WORK REQUEST: Beginning at the line that includes "<!-- shield labels -->" in the entries below, print each line exactly as it appears, through the last one.

THE DATA:
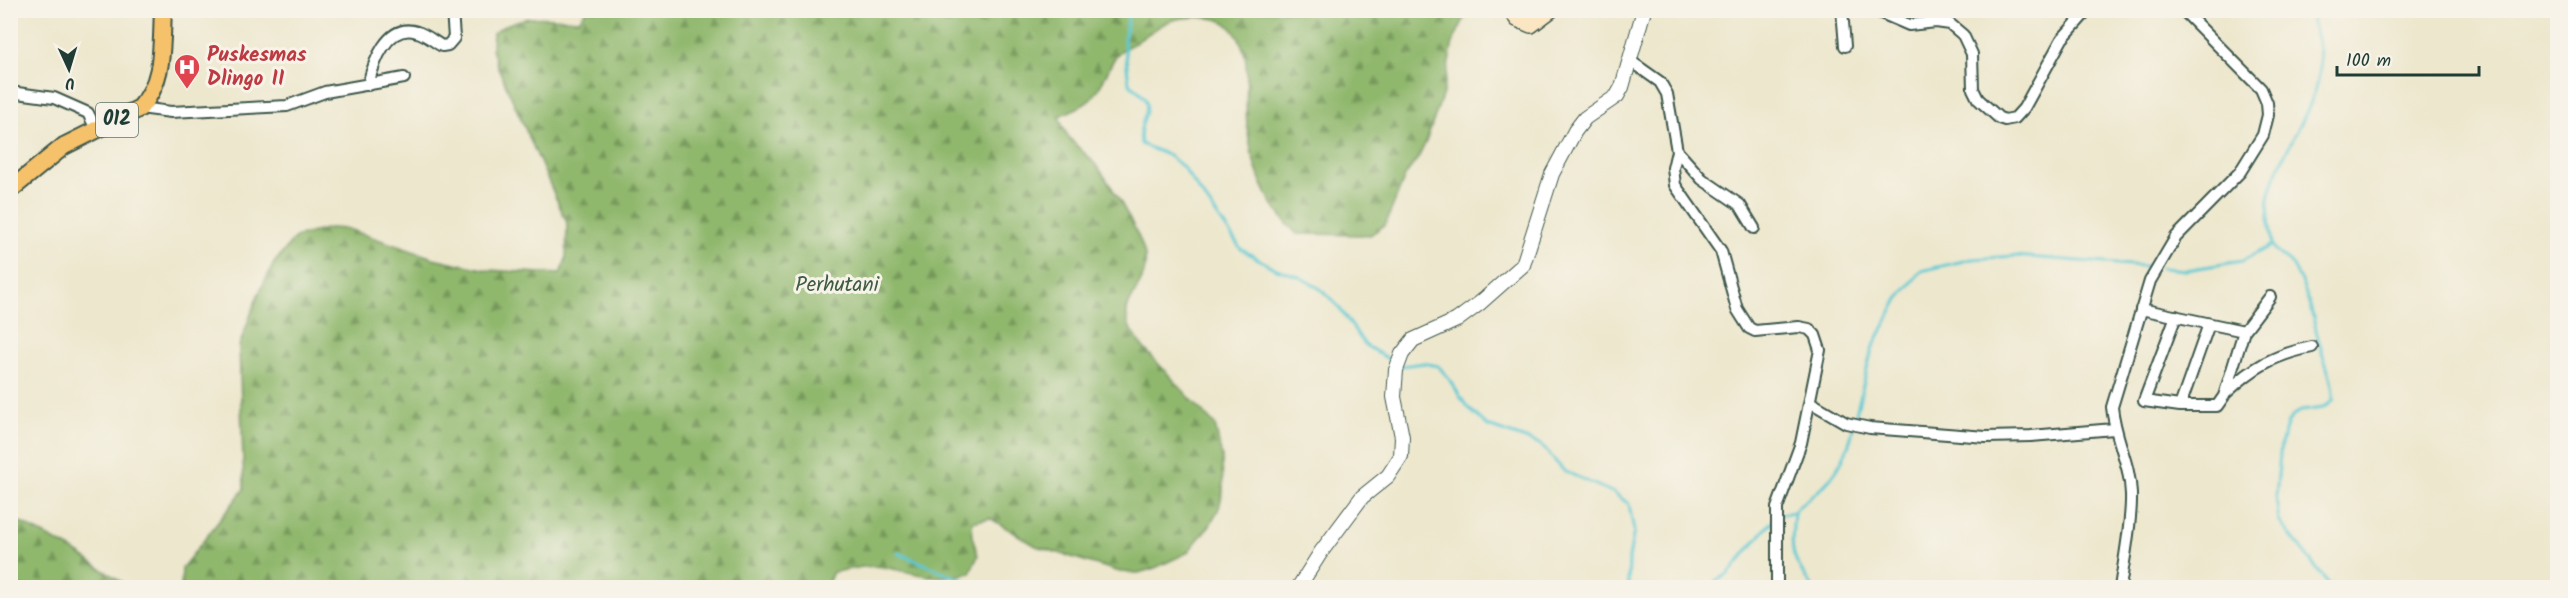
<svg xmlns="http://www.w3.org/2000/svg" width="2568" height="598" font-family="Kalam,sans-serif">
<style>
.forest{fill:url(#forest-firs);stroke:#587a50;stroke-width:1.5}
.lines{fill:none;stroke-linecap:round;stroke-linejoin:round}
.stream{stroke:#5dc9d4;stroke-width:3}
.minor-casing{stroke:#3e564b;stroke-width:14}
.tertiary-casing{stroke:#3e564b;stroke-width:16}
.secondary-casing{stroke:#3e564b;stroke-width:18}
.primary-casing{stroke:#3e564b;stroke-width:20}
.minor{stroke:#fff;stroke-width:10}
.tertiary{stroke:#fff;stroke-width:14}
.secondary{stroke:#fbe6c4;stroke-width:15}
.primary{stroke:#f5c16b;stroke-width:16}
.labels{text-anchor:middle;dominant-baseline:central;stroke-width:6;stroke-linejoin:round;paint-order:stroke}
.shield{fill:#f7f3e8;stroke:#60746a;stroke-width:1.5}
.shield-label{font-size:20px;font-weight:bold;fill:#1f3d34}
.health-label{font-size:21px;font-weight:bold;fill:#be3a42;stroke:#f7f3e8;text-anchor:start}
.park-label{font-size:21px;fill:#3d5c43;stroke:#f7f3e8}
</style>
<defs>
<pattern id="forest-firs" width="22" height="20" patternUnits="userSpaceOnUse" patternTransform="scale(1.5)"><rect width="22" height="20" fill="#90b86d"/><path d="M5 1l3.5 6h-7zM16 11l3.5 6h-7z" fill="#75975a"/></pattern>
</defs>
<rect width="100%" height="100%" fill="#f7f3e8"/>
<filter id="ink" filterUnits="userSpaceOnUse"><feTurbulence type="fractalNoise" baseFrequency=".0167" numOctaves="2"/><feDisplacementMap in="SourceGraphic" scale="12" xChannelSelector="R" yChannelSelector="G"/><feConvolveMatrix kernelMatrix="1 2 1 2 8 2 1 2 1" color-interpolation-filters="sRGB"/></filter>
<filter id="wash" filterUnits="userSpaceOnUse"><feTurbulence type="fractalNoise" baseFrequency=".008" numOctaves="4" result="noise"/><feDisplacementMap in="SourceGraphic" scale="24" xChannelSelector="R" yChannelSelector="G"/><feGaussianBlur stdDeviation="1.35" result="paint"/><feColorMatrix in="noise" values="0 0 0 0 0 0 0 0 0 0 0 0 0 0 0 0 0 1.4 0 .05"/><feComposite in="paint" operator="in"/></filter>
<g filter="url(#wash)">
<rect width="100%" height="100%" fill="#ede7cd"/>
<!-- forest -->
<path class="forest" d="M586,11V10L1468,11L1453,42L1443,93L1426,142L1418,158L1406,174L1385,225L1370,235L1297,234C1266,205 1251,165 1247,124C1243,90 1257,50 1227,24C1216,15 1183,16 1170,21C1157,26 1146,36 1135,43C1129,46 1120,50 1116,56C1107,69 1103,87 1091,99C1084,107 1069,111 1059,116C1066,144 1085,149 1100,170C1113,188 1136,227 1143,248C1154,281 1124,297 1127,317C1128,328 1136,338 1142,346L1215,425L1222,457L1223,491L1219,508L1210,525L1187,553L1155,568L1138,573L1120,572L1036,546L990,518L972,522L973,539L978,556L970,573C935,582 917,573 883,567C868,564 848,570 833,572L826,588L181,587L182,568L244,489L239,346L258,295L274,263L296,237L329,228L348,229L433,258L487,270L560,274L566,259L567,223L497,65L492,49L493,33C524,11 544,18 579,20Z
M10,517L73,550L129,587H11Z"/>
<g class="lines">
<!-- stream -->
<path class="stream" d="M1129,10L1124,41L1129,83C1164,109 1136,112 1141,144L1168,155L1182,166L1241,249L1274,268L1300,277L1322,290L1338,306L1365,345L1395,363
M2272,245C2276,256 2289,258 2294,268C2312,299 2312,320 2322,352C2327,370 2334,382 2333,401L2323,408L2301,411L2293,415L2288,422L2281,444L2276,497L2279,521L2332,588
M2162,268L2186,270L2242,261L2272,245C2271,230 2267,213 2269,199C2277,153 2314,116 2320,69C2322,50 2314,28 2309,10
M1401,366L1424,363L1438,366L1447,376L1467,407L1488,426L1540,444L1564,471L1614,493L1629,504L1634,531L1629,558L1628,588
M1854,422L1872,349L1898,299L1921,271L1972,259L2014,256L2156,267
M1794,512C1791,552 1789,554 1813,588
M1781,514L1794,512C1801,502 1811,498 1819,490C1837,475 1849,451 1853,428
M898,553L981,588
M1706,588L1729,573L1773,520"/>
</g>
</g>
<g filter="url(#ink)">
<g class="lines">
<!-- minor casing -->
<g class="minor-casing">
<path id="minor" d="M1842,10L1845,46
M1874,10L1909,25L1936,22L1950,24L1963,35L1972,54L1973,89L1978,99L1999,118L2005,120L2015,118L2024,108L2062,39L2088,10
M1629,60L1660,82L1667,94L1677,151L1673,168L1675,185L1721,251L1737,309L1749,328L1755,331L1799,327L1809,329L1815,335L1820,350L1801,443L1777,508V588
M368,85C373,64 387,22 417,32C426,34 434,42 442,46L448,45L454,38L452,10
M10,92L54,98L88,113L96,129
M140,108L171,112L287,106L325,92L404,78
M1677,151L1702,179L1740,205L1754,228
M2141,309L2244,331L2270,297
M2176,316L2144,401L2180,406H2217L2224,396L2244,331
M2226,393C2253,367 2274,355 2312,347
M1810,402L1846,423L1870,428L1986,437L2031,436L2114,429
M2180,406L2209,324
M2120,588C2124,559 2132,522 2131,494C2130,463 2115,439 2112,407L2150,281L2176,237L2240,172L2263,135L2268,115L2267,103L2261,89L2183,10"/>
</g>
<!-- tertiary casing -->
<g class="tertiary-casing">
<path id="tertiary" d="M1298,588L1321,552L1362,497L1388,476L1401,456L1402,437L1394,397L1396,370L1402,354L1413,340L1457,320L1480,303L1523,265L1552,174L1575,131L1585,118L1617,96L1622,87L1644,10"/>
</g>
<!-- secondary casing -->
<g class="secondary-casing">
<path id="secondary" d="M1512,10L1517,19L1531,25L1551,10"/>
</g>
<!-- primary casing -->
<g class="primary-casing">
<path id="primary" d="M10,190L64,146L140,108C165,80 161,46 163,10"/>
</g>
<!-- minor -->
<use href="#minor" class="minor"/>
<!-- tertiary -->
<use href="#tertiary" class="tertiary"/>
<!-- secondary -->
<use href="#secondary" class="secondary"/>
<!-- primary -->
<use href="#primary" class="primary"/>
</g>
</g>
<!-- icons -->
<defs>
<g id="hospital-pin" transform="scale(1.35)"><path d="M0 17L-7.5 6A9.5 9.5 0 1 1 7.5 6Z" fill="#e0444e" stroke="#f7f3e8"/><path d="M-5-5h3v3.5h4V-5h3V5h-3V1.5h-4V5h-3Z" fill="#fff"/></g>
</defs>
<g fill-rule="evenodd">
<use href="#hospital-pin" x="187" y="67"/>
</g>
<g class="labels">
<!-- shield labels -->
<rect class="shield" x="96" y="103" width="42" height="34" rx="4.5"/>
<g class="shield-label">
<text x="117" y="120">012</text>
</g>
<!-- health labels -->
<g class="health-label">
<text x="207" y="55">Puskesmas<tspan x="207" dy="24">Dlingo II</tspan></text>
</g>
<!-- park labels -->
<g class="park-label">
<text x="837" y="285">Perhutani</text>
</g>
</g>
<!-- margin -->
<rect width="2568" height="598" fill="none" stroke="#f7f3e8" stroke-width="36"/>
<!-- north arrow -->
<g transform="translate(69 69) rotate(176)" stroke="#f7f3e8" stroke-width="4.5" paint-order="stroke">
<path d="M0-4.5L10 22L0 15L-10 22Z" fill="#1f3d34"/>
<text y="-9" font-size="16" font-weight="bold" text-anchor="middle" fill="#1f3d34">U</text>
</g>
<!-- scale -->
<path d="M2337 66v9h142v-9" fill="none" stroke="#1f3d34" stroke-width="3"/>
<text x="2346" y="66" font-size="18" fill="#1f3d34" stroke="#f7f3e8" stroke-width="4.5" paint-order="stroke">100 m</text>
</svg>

REPLY:
<!-- shield labels -->
<rect class="shield" x="96" y="103" width="42" height="34" rx="4.5"/>
<g class="shield-label">
<text x="117" y="120">012</text>
</g>
<!-- health labels -->
<g class="health-label">
<text x="207" y="55">Puskesmas<tspan x="207" dy="24">Dlingo II</tspan></text>
</g>
<!-- park labels -->
<g class="park-label">
<text x="837" y="285">Perhutani</text>
</g>
</g>
<!-- margin -->
<rect width="2568" height="598" fill="none" stroke="#f7f3e8" stroke-width="36"/>
<!-- north arrow -->
<g transform="translate(69 69) rotate(176)" stroke="#f7f3e8" stroke-width="4.5" paint-order="stroke">
<path d="M0-4.5L10 22L0 15L-10 22Z" fill="#1f3d34"/>
<text y="-9" font-size="16" font-weight="bold" text-anchor="middle" fill="#1f3d34">U</text>
</g>
<!-- scale -->
<path d="M2337 66v9h142v-9" fill="none" stroke="#1f3d34" stroke-width="3"/>
<text x="2346" y="66" font-size="18" fill="#1f3d34" stroke="#f7f3e8" stroke-width="4.5" paint-order="stroke">100 m</text>
</svg>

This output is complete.